Below are entries. Copy exactly the lines running from the line that holds "cells show no" to the line that holds "immunohistochemistry micrograph has", with both ends included.

Stored data entries
++++++++++

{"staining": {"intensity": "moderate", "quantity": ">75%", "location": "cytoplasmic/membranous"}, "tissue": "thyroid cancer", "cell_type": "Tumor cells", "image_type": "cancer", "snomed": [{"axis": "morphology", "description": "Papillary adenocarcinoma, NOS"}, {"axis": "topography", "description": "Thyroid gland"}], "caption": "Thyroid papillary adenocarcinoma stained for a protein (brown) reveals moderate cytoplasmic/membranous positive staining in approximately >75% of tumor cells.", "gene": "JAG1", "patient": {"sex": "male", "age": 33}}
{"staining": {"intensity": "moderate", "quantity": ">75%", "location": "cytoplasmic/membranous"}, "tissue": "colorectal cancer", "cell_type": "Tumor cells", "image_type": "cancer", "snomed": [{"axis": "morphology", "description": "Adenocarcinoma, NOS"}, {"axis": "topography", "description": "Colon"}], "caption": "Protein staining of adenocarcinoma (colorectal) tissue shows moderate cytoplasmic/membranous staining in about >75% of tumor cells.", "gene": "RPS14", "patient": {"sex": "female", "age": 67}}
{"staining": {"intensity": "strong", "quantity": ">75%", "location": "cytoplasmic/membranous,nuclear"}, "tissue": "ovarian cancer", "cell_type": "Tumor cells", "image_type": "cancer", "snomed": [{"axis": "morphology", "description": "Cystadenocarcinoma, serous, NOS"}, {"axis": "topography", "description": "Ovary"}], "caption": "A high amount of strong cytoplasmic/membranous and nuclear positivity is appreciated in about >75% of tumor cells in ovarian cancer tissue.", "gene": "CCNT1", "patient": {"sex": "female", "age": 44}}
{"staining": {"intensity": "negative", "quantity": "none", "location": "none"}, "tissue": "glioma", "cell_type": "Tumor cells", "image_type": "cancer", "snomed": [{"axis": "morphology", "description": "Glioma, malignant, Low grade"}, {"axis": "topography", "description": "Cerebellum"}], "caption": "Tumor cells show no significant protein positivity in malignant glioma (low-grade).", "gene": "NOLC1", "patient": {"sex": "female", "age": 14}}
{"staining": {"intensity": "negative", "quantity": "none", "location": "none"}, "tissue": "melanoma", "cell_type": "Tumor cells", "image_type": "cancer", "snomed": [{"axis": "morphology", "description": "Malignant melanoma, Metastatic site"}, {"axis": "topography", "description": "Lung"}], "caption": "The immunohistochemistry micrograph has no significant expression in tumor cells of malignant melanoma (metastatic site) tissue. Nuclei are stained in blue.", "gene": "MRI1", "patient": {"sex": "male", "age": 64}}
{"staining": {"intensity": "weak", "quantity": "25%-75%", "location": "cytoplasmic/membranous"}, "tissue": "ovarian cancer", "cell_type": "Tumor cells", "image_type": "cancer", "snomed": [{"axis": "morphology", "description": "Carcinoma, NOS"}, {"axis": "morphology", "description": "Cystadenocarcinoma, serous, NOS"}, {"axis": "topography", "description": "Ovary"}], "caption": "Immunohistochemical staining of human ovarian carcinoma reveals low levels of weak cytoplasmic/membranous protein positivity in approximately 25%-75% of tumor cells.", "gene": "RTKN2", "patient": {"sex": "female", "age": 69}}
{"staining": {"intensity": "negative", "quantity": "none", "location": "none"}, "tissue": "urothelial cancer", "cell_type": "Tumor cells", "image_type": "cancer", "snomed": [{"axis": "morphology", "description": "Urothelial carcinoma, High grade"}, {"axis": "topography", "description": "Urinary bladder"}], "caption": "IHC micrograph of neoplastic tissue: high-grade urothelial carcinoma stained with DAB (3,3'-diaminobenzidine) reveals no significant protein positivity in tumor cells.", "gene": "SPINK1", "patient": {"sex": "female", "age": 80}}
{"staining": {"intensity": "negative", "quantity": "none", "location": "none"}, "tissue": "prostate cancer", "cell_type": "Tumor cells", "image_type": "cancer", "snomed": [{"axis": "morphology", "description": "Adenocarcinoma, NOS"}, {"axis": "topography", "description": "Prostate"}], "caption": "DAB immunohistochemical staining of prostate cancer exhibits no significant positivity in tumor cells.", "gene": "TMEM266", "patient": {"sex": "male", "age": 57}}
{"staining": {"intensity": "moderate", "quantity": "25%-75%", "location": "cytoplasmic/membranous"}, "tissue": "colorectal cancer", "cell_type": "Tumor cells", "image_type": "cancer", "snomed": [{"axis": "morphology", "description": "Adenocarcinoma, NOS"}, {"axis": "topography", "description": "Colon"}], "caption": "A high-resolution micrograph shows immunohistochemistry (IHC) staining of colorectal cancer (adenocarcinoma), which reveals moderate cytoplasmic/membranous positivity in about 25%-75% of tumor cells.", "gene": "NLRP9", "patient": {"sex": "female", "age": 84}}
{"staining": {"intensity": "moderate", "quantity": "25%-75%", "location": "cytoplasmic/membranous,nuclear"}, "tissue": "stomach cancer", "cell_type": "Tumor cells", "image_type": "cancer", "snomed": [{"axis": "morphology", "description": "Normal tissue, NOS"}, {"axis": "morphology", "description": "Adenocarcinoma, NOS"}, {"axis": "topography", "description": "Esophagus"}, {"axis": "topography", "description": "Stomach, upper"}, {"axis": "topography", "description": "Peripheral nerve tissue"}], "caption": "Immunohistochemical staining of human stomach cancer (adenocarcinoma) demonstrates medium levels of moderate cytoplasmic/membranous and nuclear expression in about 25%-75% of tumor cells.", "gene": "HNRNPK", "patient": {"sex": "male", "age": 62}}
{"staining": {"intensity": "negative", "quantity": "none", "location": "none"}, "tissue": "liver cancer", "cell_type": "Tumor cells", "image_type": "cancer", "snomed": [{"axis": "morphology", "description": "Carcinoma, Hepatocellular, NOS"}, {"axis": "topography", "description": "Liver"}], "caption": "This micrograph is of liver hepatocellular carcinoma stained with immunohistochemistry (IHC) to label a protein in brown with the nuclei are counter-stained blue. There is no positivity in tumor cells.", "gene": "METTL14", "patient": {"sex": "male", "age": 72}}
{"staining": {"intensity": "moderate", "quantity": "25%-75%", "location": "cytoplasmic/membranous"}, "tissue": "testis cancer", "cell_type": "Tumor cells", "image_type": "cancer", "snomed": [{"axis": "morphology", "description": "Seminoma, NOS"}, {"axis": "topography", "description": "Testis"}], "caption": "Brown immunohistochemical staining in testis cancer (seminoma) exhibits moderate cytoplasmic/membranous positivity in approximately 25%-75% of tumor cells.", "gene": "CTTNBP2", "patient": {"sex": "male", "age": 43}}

++++++++++

● **Answer to this problem**
{"staining": {"intensity": "negative", "quantity": "none", "location": "none"}, "tissue": "glioma", "cell_type": "Tumor cells", "image_type": "cancer", "snomed": [{"axis": "morphology", "description": "Glioma, malignant, Low grade"}, {"axis": "topography", "description": "Cerebellum"}], "caption": "Tumor cells show no significant protein positivity in malignant glioma (low-grade).", "gene": "NOLC1", "patient": {"sex": "female", "age": 14}}
{"staining": {"intensity": "negative", "quantity": "none", "location": "none"}, "tissue": "melanoma", "cell_type": "Tumor cells", "image_type": "cancer", "snomed": [{"axis": "morphology", "description": "Malignant melanoma, Metastatic site"}, {"axis": "topography", "description": "Lung"}], "caption": "The immunohistochemistry micrograph has no significant expression in tumor cells of malignant melanoma (metastatic site) tissue. Nuclei are stained in blue.", "gene": "MRI1", "patient": {"sex": "male", "age": 64}}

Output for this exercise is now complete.